Chancellor George Osborne is to unveil £20bn more in cuts in the Autumn spending review, according to media reports.

The Daily Mirror reports that Mr Osborne will today admit that, despite being the Chancellor for more than five years, he has failed to make significant reductions to the budget deficit.


Together with the Treasury Minister Greg Hands, Mr Osborne will claim that the government is “still borrowing £1 for every £10 we spend”, with the national debt “at its highest for 50 years”.

They will argue: “If we do not deal with this debt, we run risks with our economic security.”

The revelation comes after Labour was branded “disgraceful” over their refusal to oppose £12bn in welfare cuts on Monday evening.

MPs voted to support the government’s ‘Welfare Reform and Work Bill’ by 308 votes to 124, with the majority of Labour MPs heeding calls to abstain.

However, 48 Labour MPs rebelled against party whips to oppose the measures, which could lead to hundreds of thousands of children being pushed into poverty.

Measures include a lowering of the benefit cap, limits to child tax credits and cuts to the Work Related Activity Group of Employment and Support Allowance – bringing the amount a claimant in the ESA WRAG can receive in-line with Jobseekers Allowance.

Government figures published shortly before the debate in the House of Commons, reveal that more than 330,000 children will be affected by a reduction in the benefit cap. The Tories aim to reduce the £26,000 a year cap to £23,000 in London and £20,000 elsewhere.

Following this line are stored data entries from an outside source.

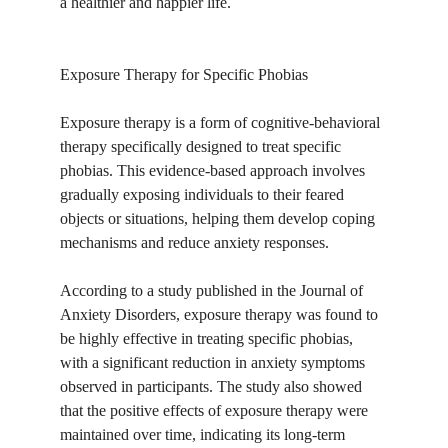
a healthier and happier life.
Exposure Therapy for Specific Phobias
Exposure therapy is a form of cognitive-behavioral 
therapy specifically designed to treat specific 
phobias. This evidence-based approach involves 
gradually exposing individuals to their feared 
objects or situations, helping them develop coping 
mechanisms and reduce anxiety responses.
According to a study published in the Journal of 
Anxiety Disorders, exposure therapy was found to 
be highly effective in treating specific phobias, 
with a significant reduction in anxiety symptoms 
observed in participants. The study also showed 
that the positive effects of exposure therapy were 
maintained over time, indicating its long-term 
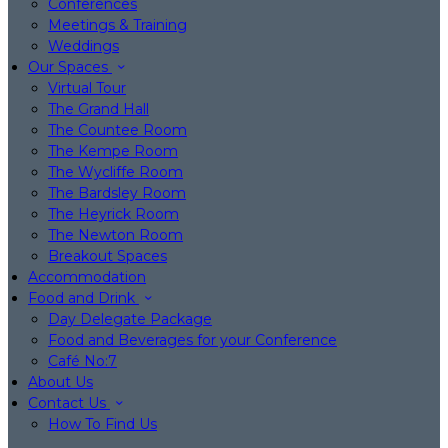
Conferences
Meetings & Training
Weddings
Our Spaces
Virtual Tour
The Grand Hall
The Countee Room
The Kempe Room
The Wycliffe Room
The Bardsley Room
The Heyrick Room
The Newton Room
Breakout Spaces
Accommodation
Food and Drink
Day Delegate Package
Food and Beverages for your Conference
Café No:7
About Us
Contact Us
How To Find Us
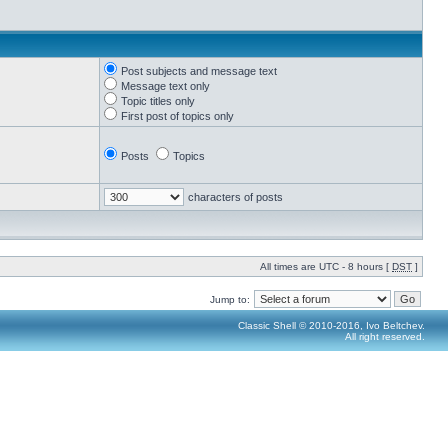
Post subjects and message text
Message text only
Topic titles only
First post of topics only
Posts
Topics
characters of posts
All times are UTC - 8 hours [
DST
]
Jump to:
Classic Shell © 2010-2016, Ivo Beltchev.
All right reserved.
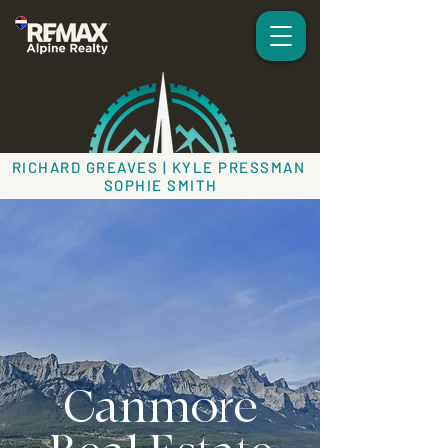
RICHARD GREAVES | KYLE PRESSMAN
SOPHIE SMITH
Canmore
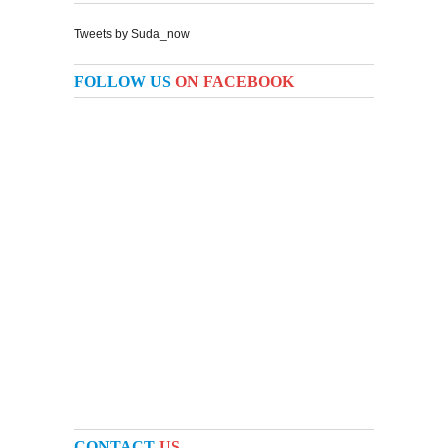
Tweets by Suda_now
FOLLOW US
ON FACEBOOK
CONTACT
US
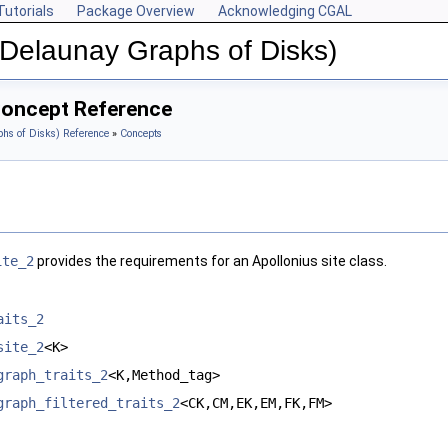
Tutorials
Package Overview
Acknowledging CGAL
(Delaunay Graphs of Disks)
Concept Reference
hs of Disks) Reference
»
Concepts
ite_2
provides the requirements for an Apollonius site class.
aits_2
site_2
<K>
graph_traits_2
<K,Method_tag>
graph_filtered_traits_2
<CK,CM,EK,EM,FK,FM>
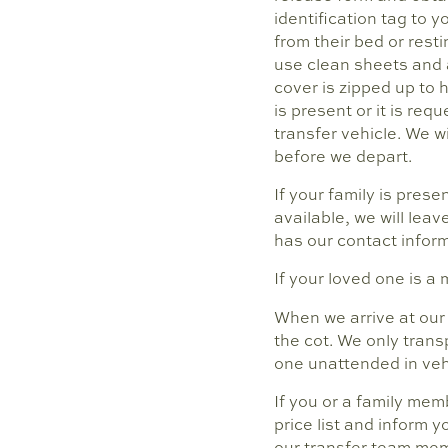
identification tag to y
from their bed or resti
use clean sheets and a
cover is zipped up to 
is present or it is req
transfer vehicle. We w
before we depart.
If your family is pres
available, we will leav
has our contact inform
If your loved one is a 
When we arrive at our 
the cot. We only trans
one unattended in veh
If you or a family mem
price list and inform 
our transfer team mem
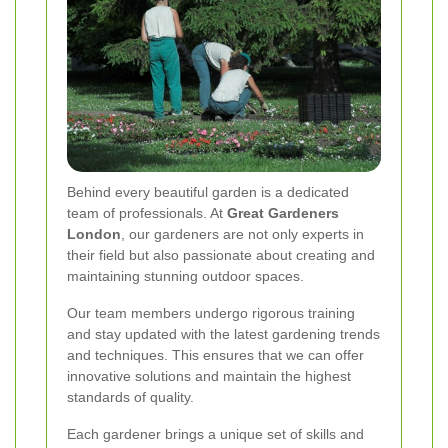
Behind every beautiful garden is a dedicated
team of professionals. At
Great Gardeners
London
, our gardeners are not only experts in
their field but also passionate about creating and
maintaining stunning outdoor spaces.
Our team members undergo rigorous training
and stay updated with the latest gardening trends
and techniques. This ensures that we can offer
innovative solutions and maintain the highest
standards of quality.
Each gardener brings a unique set of skills and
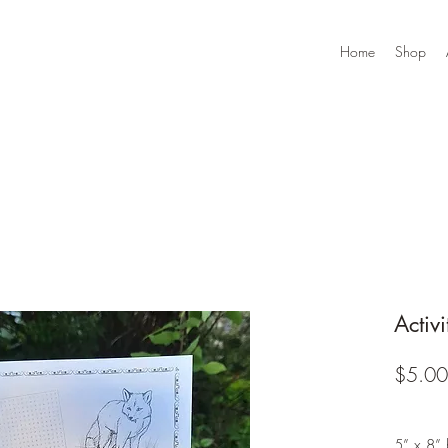
Home
Shop
Activ
$5.00
5” x 8” 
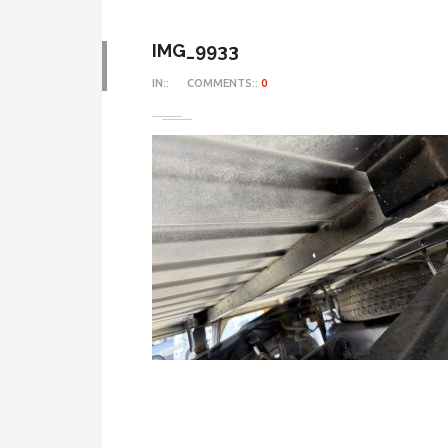
IMG_9933
IN::
COMMENTS::
0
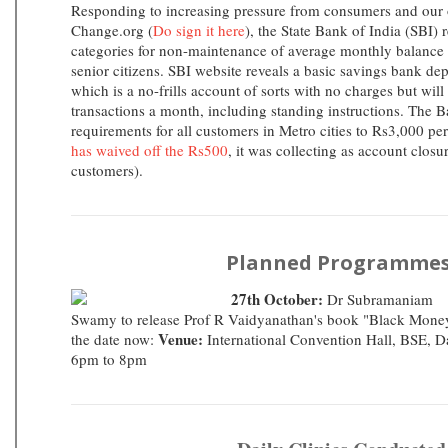
Responding to increasing pressure from consumers and our o
Change.org (
Do sign it here
), the State Bank of India (SBI) 
categories for non-maintenance of average monthly balance
senior citizens. SBI website reveals a basic savings bank d
which is a no-frills account of sorts with no charges but will
transactions a month, including standing instructions. The
requirements for all customers in Metro cities to Rs3,000 pe
has waived off the Rs500
, it was collecting as account closu
customers).
Planned Programmes
27th October:
Dr Subramaniam
Swamy to release Prof R Vaidyanathan's book "Black Mone
Venue:
the date now:
International Convention Hall, BSE, D
6pm to 8pm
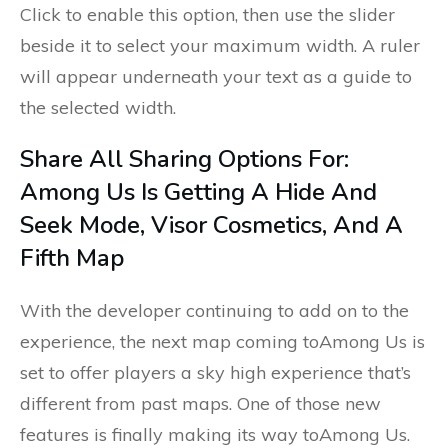
Click to enable this option, then use the slider
beside it to select your maximum width. A ruler
will appear underneath your text as a guide to
the selected width.
Share All Sharing Options For:
Among Us Is Getting A Hide And
Seek Mode, Visor Cosmetics, And A
Fifth Map
With the developer continuing to add on to the
experience, the next map coming toAmong Us is
set to offer players a sky high experience that’s
different from past maps. One of those new
features is finally making its way toAmong Us.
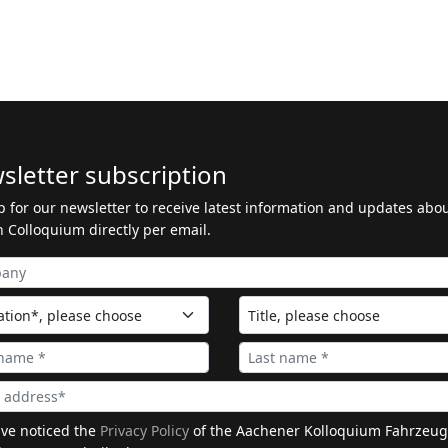
sletter subscription
p for our newsletter to receive latest information and updates abo
 Colloquium directly per email.
ave noticed the
Privacy Policy
of the Aachener Kolloquium Fahrzeug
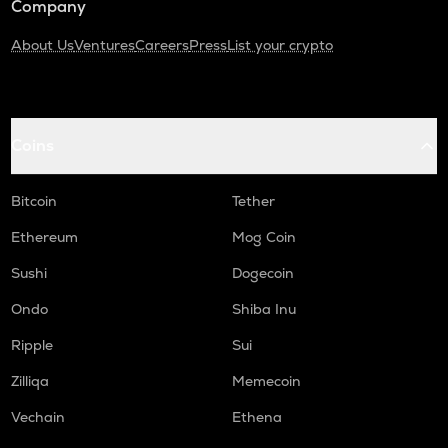
Company
About Us
Ventures
Careers
Press
List your crypto
Coins
Bitcoin
Tether
Ethereum
Mog Coin
Sushi
Dogecoin
Ondo
Shiba Inu
Ripple
Sui
Zilliqa
Memecoin
Vechain
Ethena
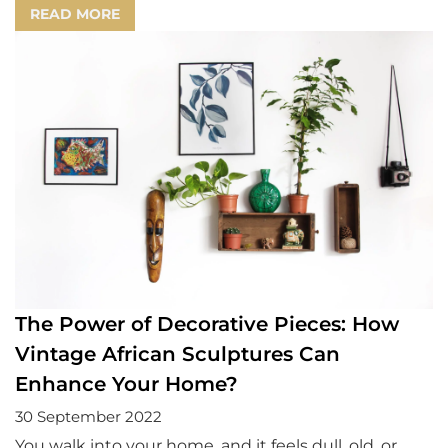
READ MORE
The Power of Decorative Pieces: How
Vintage African Sculptures Can
Enhance Your Home?
30 September 2022
You walk into your home, and it feels dull, old, or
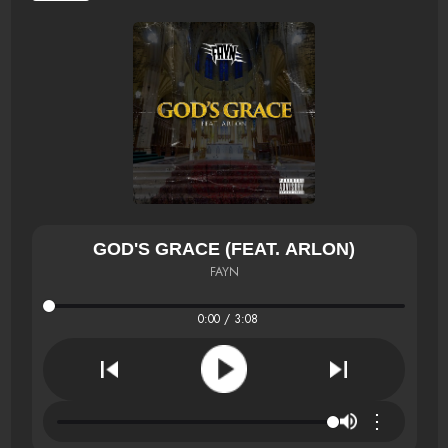
GOD'S GRACE (FEAT. ARLON)
FAYN
0:00 / 3:08
⋮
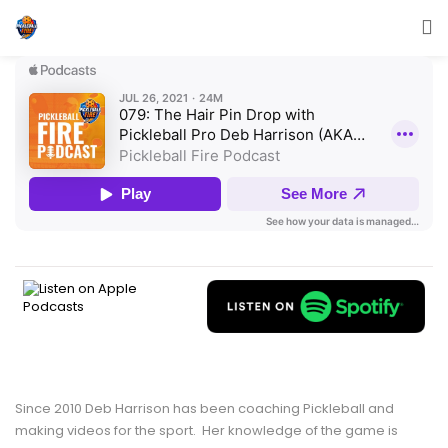
Since 2010 Deb Harrison has been coaching Pickleball and
making videos for the sport. Her knowledge of the game is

The impact assessment also shows that the Welfare Reform and Work Bill will slash the maximum amount an average household can receive in benefits by £63 a week, or £3,276 a year.

Single parents and children will be the worst affected by the lowering of the benefit cap, the Daily Mirror reports.

According to the newspaper, the majority of government departments will be ordered to earmark public land which can be sold for housing.


Last edited at 14:38 on 21 July 2015. Correction: These are reductions in departmental spending and not necessarily welfare cuts. Daily Mirror has also corrected their article.